→ **What the task asks**:
Extract every line in the rows below that contains the word "shown", copying each one in full.

(Data items)
• • • • •
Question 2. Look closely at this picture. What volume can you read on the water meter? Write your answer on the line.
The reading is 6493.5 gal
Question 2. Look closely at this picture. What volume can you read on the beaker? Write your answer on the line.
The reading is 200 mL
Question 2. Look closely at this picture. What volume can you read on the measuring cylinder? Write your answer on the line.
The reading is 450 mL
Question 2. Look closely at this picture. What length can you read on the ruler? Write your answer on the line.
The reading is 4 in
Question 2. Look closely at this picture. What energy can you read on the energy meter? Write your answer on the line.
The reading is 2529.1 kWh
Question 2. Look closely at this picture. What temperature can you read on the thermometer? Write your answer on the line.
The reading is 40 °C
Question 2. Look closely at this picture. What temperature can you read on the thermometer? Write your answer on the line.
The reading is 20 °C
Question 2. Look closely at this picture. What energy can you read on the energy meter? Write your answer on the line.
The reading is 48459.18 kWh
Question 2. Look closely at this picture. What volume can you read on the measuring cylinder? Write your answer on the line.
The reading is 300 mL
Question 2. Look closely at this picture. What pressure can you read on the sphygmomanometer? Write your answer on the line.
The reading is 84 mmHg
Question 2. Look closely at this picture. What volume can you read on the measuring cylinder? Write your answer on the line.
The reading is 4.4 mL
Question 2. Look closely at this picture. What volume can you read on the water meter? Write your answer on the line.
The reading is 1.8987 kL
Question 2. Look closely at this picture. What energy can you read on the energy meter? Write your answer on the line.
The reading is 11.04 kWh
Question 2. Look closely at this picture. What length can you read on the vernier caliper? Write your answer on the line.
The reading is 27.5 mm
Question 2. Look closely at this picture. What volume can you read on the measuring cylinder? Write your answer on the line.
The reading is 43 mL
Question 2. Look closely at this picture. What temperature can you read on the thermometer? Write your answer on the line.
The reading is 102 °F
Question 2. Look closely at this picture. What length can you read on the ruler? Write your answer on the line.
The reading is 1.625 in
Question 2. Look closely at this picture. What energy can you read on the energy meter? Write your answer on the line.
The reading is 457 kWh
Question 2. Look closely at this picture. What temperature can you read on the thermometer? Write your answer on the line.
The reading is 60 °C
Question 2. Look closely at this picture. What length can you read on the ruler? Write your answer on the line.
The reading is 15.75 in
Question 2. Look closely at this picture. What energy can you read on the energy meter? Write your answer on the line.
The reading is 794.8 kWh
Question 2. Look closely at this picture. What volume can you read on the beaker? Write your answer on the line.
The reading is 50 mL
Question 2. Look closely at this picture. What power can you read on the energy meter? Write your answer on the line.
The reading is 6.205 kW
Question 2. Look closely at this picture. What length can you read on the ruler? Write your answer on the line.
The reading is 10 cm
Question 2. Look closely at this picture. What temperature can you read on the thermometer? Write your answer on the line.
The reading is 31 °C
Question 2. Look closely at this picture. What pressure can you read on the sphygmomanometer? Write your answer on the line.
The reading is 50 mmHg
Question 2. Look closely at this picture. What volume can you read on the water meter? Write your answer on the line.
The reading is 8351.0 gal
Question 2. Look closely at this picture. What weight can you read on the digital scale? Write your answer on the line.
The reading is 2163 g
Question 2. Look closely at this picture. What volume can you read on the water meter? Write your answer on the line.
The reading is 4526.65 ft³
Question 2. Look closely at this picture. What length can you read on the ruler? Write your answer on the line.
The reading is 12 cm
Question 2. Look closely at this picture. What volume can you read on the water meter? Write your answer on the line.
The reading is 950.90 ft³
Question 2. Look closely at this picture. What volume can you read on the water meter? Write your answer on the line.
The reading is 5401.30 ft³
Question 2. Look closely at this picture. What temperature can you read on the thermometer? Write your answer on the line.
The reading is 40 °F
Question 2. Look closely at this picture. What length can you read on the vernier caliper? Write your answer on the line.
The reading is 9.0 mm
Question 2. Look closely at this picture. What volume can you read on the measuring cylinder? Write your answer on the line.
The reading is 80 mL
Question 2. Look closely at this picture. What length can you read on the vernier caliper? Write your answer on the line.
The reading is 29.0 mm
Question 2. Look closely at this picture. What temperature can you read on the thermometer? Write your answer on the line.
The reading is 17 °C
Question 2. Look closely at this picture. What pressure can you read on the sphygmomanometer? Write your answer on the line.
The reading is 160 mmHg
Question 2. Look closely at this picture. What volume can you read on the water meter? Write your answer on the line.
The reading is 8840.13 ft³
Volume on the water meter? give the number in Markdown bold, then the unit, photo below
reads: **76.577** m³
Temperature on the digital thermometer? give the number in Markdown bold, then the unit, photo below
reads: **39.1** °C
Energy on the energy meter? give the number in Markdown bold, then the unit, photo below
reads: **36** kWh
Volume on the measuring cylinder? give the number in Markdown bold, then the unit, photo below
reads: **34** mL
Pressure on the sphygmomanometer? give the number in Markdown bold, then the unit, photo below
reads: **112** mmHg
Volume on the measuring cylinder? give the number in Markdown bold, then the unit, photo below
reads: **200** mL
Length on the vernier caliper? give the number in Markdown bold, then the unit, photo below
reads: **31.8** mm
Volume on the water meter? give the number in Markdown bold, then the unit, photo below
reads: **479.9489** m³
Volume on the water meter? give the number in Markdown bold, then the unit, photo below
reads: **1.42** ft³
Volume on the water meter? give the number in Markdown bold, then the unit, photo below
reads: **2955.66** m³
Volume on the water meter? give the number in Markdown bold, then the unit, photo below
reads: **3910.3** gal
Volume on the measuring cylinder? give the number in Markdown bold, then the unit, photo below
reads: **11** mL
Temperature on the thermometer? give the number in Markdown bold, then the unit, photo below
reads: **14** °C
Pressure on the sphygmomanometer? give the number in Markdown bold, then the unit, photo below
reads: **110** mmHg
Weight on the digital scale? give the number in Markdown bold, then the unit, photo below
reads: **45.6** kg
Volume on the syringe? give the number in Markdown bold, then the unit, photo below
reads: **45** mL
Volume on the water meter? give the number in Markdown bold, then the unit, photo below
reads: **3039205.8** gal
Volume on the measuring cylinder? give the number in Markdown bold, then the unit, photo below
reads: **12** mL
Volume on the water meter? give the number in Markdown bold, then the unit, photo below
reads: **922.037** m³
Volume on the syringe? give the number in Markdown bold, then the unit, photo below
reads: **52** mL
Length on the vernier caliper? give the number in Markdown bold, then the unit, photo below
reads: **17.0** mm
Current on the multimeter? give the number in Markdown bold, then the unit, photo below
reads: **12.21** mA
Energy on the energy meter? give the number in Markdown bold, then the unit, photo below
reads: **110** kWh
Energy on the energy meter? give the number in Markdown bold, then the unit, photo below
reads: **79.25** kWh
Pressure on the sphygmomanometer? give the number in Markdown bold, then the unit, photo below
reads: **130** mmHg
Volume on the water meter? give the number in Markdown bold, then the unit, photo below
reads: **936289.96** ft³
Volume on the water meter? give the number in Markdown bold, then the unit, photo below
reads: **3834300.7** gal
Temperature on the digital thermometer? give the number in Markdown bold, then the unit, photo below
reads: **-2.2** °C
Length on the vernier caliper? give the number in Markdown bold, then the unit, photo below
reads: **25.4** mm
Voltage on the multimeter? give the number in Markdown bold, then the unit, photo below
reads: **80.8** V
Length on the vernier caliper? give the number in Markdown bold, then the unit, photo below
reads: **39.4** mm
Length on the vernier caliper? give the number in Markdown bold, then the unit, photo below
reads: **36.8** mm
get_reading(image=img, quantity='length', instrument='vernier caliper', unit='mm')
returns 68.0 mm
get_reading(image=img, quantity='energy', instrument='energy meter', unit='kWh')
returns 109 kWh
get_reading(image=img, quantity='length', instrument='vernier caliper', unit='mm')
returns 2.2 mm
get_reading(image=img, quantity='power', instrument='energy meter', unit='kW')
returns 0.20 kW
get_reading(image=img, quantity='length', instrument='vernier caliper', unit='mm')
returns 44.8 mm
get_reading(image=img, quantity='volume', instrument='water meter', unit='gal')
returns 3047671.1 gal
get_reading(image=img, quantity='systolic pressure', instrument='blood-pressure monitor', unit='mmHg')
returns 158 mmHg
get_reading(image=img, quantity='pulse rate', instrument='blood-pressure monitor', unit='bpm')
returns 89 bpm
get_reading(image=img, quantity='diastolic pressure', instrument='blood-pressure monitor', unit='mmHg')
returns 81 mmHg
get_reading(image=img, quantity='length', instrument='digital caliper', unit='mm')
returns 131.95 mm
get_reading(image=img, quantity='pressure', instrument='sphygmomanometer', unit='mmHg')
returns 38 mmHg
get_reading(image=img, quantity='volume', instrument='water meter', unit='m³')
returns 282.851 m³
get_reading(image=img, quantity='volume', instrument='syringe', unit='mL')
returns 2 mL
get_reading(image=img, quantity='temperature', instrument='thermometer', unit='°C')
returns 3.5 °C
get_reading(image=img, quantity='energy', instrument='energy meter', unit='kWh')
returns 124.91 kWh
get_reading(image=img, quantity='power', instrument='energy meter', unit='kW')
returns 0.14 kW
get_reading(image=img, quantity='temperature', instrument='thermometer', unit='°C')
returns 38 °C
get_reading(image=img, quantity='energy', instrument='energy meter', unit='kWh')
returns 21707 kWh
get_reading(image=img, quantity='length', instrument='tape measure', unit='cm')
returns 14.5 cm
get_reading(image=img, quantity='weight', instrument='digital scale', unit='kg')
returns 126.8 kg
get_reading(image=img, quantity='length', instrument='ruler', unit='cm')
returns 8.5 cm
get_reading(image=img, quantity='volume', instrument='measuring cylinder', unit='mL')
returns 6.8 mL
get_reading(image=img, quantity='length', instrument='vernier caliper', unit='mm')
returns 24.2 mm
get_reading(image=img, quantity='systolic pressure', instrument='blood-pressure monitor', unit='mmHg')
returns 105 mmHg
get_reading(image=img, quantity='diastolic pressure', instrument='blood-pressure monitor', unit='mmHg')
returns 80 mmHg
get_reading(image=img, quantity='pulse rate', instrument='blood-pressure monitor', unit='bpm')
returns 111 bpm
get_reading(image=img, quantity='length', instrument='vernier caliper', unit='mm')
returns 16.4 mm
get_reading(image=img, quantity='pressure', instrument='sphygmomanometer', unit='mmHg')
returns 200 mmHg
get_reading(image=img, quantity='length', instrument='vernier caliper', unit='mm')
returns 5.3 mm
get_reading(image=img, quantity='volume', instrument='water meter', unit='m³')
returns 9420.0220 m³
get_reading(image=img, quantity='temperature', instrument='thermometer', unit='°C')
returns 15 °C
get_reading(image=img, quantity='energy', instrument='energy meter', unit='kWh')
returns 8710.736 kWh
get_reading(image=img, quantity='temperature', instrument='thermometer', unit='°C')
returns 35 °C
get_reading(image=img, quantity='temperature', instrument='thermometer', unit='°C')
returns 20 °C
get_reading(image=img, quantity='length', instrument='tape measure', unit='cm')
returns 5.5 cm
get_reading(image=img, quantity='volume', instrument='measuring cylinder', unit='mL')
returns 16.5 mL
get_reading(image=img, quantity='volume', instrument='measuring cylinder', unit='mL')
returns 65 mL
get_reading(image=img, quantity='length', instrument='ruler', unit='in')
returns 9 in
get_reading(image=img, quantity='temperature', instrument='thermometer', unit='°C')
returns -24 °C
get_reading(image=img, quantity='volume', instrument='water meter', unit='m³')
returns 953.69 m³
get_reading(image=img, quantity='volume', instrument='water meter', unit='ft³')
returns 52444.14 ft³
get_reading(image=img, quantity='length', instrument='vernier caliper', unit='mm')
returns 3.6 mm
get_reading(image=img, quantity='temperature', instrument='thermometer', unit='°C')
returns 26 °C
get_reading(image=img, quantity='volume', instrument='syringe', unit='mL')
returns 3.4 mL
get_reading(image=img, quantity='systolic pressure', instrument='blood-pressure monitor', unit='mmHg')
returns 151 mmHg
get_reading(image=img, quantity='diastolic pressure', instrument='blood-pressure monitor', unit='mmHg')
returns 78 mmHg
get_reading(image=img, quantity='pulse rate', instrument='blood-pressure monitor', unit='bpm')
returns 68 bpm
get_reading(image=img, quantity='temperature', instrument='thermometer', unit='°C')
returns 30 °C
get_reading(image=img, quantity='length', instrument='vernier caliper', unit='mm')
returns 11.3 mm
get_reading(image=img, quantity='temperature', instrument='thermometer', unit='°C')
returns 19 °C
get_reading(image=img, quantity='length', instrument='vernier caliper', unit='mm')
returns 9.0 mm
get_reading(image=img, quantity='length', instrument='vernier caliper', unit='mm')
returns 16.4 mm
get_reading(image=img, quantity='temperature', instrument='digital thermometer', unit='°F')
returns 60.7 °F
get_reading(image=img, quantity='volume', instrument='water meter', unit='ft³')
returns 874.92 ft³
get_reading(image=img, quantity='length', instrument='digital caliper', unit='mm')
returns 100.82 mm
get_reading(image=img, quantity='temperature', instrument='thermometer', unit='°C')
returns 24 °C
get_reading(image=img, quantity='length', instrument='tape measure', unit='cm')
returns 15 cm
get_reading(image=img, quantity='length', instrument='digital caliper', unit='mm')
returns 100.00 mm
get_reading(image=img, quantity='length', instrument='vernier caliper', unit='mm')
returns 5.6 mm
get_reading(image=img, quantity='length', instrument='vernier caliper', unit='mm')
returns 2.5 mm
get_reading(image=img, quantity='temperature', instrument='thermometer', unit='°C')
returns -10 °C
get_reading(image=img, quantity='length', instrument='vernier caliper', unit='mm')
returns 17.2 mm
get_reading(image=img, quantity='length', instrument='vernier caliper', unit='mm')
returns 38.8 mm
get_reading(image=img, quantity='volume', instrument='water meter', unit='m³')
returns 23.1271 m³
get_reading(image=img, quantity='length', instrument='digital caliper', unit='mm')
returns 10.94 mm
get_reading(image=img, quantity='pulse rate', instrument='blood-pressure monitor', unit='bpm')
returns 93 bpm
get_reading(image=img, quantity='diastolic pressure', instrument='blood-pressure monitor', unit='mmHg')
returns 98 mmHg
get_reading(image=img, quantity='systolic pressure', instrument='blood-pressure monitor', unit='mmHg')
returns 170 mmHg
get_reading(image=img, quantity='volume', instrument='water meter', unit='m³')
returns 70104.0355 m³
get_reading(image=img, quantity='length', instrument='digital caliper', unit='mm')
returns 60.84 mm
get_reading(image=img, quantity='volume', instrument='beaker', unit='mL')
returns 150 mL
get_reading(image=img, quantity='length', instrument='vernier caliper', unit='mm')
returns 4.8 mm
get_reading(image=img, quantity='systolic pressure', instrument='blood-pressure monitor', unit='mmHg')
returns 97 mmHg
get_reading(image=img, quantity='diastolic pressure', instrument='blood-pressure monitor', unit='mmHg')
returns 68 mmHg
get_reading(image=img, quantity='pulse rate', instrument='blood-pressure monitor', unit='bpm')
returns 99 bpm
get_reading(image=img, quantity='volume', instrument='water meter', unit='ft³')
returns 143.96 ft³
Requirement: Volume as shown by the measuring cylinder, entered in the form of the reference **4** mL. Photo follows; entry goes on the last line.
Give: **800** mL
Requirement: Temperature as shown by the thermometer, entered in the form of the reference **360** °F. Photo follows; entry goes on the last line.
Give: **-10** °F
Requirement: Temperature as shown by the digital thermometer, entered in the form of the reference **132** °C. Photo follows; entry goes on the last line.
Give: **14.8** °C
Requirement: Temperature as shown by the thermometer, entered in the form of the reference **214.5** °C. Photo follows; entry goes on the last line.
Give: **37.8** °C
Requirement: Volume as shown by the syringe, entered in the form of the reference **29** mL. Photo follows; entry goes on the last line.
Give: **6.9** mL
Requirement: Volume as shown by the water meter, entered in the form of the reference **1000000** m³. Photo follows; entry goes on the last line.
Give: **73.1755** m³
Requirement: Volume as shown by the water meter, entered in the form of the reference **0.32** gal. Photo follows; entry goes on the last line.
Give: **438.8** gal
• • • • •
→ **Response area**:
Requirement: Volume as shown by the measuring cylinder, entered in the form of the reference **4** mL. Photo follows; entry goes on the last line.
Requirement: Temperature as shown by the thermometer, entered in the form of the reference **360** °F. Photo follows; entry goes on the last line.
Requirement: Temperature as shown by the digital thermometer, entered in the form of the reference **132** °C. Photo follows; entry goes on the last line.
Requirement: Temperature as shown by the thermometer, entered in the form of the reference **214.5** °C. Photo follows; entry goes on the last line.
Requirement: Volume as shown by the syringe, entered in the form of the reference **29** mL. Photo follows; entry goes on the last line.
Requirement: Volume as shown by the water meter, entered in the form of the reference **1000000** m³. Photo follows; entry goes on the last line.
Requirement: Volume as shown by the water meter, entered in the form of the reference **0.32** gal. Photo follows; entry goes on the last line.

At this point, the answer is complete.